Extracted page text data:
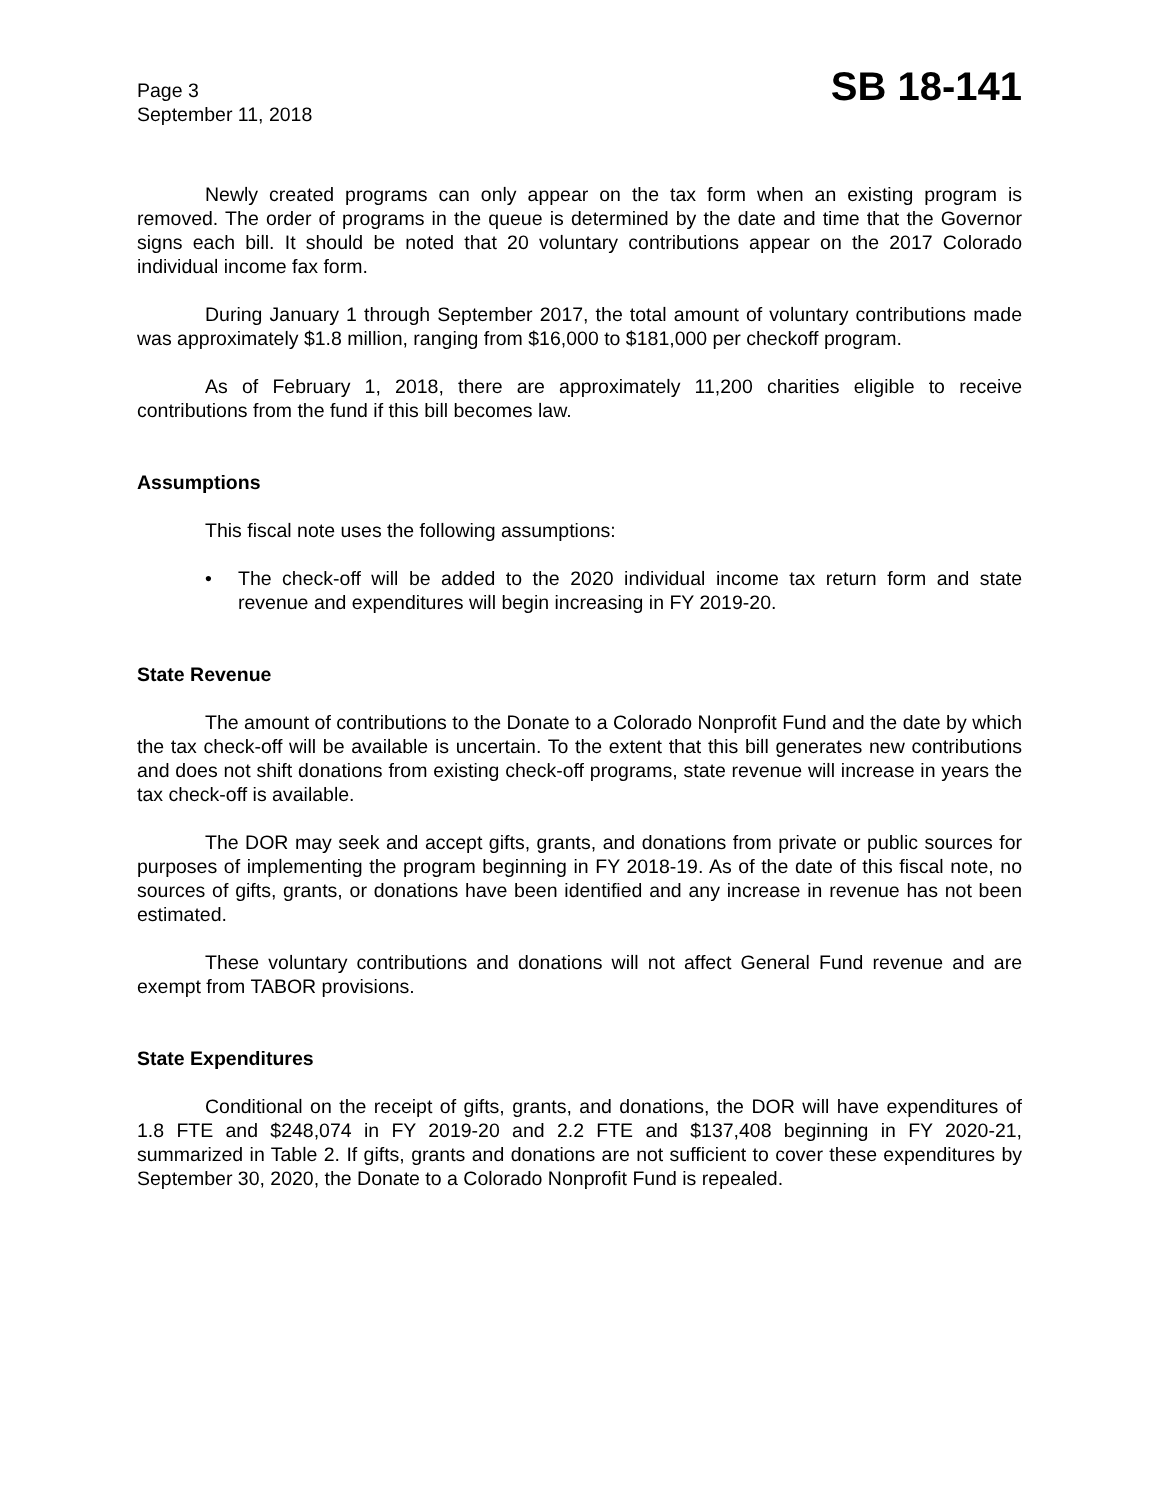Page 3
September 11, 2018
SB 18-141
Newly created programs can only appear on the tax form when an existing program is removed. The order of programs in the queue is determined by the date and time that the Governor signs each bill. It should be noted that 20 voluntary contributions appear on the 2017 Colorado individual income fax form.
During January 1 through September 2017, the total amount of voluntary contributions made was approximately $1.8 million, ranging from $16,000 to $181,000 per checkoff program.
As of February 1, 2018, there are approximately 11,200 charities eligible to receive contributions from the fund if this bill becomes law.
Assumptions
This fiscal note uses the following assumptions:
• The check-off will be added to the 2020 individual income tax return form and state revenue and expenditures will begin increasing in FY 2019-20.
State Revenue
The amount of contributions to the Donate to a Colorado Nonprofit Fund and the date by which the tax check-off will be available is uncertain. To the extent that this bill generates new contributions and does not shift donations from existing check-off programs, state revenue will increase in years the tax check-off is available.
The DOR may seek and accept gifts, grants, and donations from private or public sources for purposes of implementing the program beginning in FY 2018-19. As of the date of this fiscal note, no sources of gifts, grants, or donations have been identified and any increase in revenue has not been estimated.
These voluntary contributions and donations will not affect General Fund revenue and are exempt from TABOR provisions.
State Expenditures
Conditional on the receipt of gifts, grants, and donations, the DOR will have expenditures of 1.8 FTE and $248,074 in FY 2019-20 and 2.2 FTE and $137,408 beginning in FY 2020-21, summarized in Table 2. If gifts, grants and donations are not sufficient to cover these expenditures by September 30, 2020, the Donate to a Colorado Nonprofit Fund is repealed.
...
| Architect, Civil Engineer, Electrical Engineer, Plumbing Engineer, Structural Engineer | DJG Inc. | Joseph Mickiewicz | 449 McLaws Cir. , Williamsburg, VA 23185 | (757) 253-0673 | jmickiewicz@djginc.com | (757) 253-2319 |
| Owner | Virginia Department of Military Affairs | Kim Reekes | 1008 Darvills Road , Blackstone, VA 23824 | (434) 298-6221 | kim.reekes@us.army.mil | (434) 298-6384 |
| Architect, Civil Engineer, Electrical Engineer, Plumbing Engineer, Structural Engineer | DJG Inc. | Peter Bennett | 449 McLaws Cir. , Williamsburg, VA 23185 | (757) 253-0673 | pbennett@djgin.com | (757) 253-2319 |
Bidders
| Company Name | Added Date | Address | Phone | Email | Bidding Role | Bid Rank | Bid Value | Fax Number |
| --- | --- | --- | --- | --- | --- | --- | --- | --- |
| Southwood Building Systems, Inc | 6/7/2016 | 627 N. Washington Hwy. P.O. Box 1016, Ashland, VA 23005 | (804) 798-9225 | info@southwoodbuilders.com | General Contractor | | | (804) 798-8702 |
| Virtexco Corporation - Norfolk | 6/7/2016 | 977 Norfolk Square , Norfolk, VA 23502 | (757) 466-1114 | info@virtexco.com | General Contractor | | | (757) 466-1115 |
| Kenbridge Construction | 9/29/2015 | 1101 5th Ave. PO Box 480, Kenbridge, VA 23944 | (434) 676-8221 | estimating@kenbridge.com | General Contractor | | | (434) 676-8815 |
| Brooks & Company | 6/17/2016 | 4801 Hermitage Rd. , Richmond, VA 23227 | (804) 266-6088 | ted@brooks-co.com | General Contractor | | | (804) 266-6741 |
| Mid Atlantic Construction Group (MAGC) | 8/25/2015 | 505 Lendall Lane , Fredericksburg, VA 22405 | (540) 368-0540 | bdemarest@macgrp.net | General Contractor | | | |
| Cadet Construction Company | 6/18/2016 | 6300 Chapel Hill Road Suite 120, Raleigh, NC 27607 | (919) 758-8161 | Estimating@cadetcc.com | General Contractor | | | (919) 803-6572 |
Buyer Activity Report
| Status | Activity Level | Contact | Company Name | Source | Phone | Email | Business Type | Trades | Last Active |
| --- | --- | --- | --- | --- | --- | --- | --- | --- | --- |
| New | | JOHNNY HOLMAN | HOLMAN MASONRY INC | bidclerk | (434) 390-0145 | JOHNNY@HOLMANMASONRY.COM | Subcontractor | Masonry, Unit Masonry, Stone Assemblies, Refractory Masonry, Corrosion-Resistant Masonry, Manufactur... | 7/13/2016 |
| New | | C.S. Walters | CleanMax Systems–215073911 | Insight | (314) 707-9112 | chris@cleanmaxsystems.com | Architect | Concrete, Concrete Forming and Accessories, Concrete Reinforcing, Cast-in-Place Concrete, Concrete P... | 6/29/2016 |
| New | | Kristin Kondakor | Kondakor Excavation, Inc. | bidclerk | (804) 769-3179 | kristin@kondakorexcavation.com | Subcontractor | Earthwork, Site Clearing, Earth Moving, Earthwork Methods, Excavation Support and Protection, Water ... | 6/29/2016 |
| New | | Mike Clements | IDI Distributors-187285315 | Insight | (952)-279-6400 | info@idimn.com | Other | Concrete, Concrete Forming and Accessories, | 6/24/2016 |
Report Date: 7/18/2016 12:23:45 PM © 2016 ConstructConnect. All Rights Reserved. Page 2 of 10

YOUR INSTRUCTIONS: Every line above from the line with "Accessories, | 6/24/2016 |" to the line with "Report Date: 7/18/2016", inclusive, must be returned exactly; no other line belongs in the reply.

WRITTEN REPLY:
| New | | Mike Clements | IDI Distributors-187285315 | Insight | (952)-279-6400 | info@idimn.com | Other | Concrete, Concrete Forming and Accessories, | 6/24/2016 |
Report Date: 7/18/2016 12:23:45 PM © 2016 ConstructConnect. All Rights Reserved. Page 2 of 10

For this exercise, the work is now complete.